Many farming towns have a great sense of community pride, and as such, they can be a very tightly knit group. After you've settled into a routine and are coming out of the adjustment period after moving, it may be a good idea to volunteer your time and talents in order to meet people. In city life, meeting people can be as simple as walking next door to say "hello". With a community that is so close as is often the case in rural areas, it can prove difficult to just pop in and meet people as your closest neighbor may be a mile or more down the lane. Plus, with volunteering, you are more likely to find out about fun celebrations in the town and may be able to meet people who are more interested in the same things as you. Once you've found some friends, rest assured that you will feel the incredible sense of community spirit that comes from being in a rural town.

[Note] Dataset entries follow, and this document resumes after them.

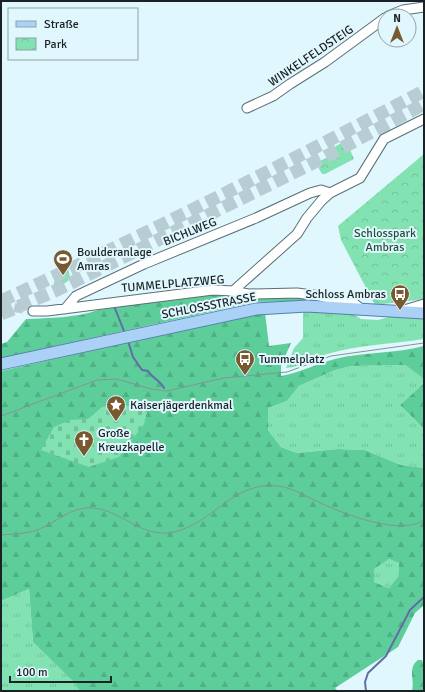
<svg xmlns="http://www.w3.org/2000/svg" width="425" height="692" font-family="Signika,sans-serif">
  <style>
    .grass { fill: url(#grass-tufts) }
    .forest { fill: url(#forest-firs); fill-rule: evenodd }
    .cemetery { fill: url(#cemetery-stones) }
    .park { fill: url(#park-crowns) }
    .garden { fill: #83e2b2 }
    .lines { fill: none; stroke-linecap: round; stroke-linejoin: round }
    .stream { stroke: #646ba9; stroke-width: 2 }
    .minor-tunnel { stroke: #b8ccd3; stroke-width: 9; stroke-dasharray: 9 4.5; stroke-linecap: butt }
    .highway-tunnel { stroke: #b8ccd3; stroke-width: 13; stroke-dasharray: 13 6; stroke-linecap: butt }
    .minor-casing { stroke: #5b6f76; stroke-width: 11 }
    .major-casing { stroke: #5580a9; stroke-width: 13 }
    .minor { stroke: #fff; stroke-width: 9 }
    .major { stroke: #acd1f6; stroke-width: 11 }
    .tram { stroke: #849499; stroke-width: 1 }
    .labels { text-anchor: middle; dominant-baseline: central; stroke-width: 4; stroke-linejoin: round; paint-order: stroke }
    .street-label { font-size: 12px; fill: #1a2225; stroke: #e0f7fe }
    .park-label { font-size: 12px; fill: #22503a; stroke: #e0f7fe }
    .poi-label { font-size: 12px; fill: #1a2225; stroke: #e0f7fe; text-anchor: start }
  </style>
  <defs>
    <pattern id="grass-tufts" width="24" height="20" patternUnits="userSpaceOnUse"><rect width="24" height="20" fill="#83e2b2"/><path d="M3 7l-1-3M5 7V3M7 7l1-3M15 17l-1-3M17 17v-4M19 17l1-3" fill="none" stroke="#71c299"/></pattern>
    <pattern id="forest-firs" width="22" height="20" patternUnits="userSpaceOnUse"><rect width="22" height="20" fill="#5dce9a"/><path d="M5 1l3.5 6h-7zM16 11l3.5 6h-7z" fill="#50b185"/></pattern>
    <pattern id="cemetery-stones" width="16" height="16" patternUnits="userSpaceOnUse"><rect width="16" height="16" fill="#83e2b2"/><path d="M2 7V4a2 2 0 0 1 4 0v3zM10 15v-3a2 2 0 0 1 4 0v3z" fill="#71c299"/></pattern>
    <pattern id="park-crowns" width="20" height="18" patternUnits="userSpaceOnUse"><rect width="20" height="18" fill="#83e2b2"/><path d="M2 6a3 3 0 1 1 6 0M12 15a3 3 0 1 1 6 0" fill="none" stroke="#71c299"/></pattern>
  </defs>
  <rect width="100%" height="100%" fill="#e0f7fe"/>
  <!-- grass -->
  <path class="grass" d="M303 311 352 313 361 319 378 320 392 316 424 319V339C392 344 358 345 327 354 313 358 301 367 286 368L294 348 303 338Z
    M405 365 424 379V383L400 405 424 429V468L401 465 365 450 337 449 297 453 281 447 268 430V408L287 401 299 386 335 370 352 366Z
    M388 559 399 562V575L389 588 374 582V569Z
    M29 589 33 642 75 682 80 691H1V601Z"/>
  <!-- forest -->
  <path class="forest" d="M217 293 312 298V301L255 302 1 358V344L7 342 26 319C50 318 75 318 98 310Z
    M265 313 269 346 291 343 281 366V376C303 372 322 361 344 357 370 352 398 353 424 346V379L405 365 352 366 335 370 299 386 287 401 268 408V430L281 447 297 453 337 449 365 450 401 465 424 468V605L415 613 398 647 335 688 338 691H80L74 682 33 642 29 589 1 601V371L241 316ZM389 559 399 563V575L389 588 374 582V569Z
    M424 383V429L400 405Z
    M418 660H422C424 664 424 685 424 691H412C415 679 407 669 418 660Z"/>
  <!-- cemetery -->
  <path class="cemetery" d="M121 404 147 412 144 424 119 457 89 467 41 450 54 427 70 420 88 419 102 407Z"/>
  <!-- park -->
  <path class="park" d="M346 140 354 159 325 174H322L319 169 320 161 326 158 327 152Z
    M424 154V299L375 305 341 240 338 226Z"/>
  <!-- garden -->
  <path class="garden" d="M68 268 70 277 68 281 62 285 54 284 56 272 62 269Z"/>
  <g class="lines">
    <!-- stream -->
    <path class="stream" d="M114 306 124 331
      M128 341 133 357 142 370 148 371C153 379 160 380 164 388
      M366 691 365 682 368 673 386 656 410 610 424 597"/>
    <!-- minor-tunnel -->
    <path class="minor-tunnel" d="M1 305 33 311"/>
    <!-- highway-tunnel -->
    <path class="highway-tunnel" d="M1 301C144 236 284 164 424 91
      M1 314 55 291 323 158 424 104"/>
    <defs>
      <path id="minor" d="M388 16 403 10 424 7
        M247 108 273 96 290 84 325 62 385 18
        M233 291 297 234 307 218 322 200 330 193 360 178 384 139 424 119
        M65 309 76 296 144 264 256 218 310 193 321 190 330 193
        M404 310 424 304
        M33 311H47L213 290 233 291 248 294 297 293 320 296 355 304 360 308"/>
      <path id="major" d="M1 364 256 309 307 306 424 313"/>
    </defs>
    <!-- minor casing -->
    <use href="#minor" class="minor-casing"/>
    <!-- major casing -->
    <use href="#major" class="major-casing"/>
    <!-- minor -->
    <use href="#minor" class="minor"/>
    <!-- major -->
    <use href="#major" class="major"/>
    <!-- tram -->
    <path class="tram" d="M1 416 97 380 117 379 151 389 167 391 224 378 287 372 331 356 424 343
      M1 535C13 534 25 534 37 530 56 523 71 506 93 508 126 511 143 543 181 530 216 518 236 481 278 486 294 488 308 498 323 504 346 515 401 536 424 520"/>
  </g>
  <!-- icons -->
  <defs>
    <symbol id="stadium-pin" viewBox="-11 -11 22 30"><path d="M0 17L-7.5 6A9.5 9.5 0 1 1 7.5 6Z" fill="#79592f" stroke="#e0f7fe"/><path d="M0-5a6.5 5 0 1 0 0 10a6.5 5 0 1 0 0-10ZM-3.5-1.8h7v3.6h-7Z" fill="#fff"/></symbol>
    <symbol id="bus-pin" viewBox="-11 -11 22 30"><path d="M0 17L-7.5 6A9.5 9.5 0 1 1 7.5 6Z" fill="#79592f" stroke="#e0f7fe"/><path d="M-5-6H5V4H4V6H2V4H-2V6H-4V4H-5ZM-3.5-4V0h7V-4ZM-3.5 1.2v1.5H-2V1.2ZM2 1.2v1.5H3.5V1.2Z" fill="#fff"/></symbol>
    <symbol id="sight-pin" viewBox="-11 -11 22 30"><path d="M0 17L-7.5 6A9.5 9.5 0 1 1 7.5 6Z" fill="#79592f" stroke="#e0f7fe"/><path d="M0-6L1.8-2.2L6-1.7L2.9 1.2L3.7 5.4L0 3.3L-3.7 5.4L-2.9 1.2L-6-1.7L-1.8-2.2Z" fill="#fff"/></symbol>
    <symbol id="church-pin" viewBox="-11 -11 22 30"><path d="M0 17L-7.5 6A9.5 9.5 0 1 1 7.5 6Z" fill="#79592f" stroke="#e0f7fe"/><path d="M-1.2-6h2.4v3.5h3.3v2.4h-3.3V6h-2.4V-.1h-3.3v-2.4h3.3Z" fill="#fff"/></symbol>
  </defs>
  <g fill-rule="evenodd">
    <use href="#stadium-pin" x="52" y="248" width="22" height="30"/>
    <use href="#bus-pin" x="389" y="283" width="22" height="30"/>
    <use href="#bus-pin" x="234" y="348" width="22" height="30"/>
    <use href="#sight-pin" x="105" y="394" width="22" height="30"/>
    <use href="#church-pin" x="73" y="429" width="22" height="30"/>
  </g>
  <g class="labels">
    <!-- street labels -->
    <g class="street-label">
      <text transform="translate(311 56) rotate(-34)">WINKELFELDSTEIG</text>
      <text transform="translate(190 232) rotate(-22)">BICHLWEG</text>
      <text transform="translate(173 284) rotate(-5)">TUMMELPLATZWEG</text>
      <text transform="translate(209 306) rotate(-11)">SCHLOSSSTRASSE</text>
    </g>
    <!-- park labels -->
    <g class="park-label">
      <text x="385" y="233">Schlosspark<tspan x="385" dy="14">Ambras</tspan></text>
    </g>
    <!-- poi labels -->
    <g class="poi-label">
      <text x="77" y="252">Boulderanlage<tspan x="77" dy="14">Amras</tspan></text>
      <text x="386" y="294" text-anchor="end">Schloss Ambras</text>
      <text x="259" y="359">Tummelplatz</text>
      <text x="130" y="405">Kaiserjägerdenkmal</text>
      <text x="98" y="433">Große<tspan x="98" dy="14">Kreuzkapelle</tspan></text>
    </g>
  </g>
  <!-- border -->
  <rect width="425" height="692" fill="none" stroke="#1a2225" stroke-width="4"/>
  <!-- legend -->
  <rect x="8" y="8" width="130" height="52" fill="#e0f7fe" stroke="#91a2a7"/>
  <rect x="16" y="21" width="20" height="6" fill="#acd1f6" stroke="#91a2a7"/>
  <text x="44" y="28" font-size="12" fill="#1a2225">Straße</text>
  <rect x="16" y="38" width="20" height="12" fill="url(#park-crowns)" stroke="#91a2a7"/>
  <text x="44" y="48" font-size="12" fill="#1a2225">Park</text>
  <!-- north arrow -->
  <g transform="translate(397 28)"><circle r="19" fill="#e0f7fe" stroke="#91a2a7"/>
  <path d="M0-3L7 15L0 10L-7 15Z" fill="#79592f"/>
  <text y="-6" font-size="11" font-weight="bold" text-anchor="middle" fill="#1a2225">N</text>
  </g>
  <!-- scale -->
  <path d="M10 676v6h101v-6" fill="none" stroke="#1a2225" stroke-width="2"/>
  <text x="16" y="676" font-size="12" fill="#1a2225" stroke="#e0f7fe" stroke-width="3" paint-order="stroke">100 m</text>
</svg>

Folks in the country are very good at making their own entertainment. If you live in the city and routinely go out to events and parties, brace yourself for the possibility that your new area may close up shops anywhere from 6 pm to 8 pm. Additionally, there may not be as many options for trying new restaurants and such, but don't think for a minute that there aren't cool things to do. The trade off is that there are many other types of activities, with an outdoor emphasis being high on the list. You can look forward to floating rivers and getting out the ATVs, hiking, biking, and learning to ride horses. Many towns have parades and celebrations for large holidays and even some smaller ones. Immerse yourself in the culture that is rural life, and you'll find yourself enjoying your new life in ways you wouldn't have dreamed in the city.

Moving out of a bustling metropolis can seem daunting, but if you are up for a new adventure, or longing to go back to an adventure that you've enjoyed in the past, then buckle up! Country living is a wild ride.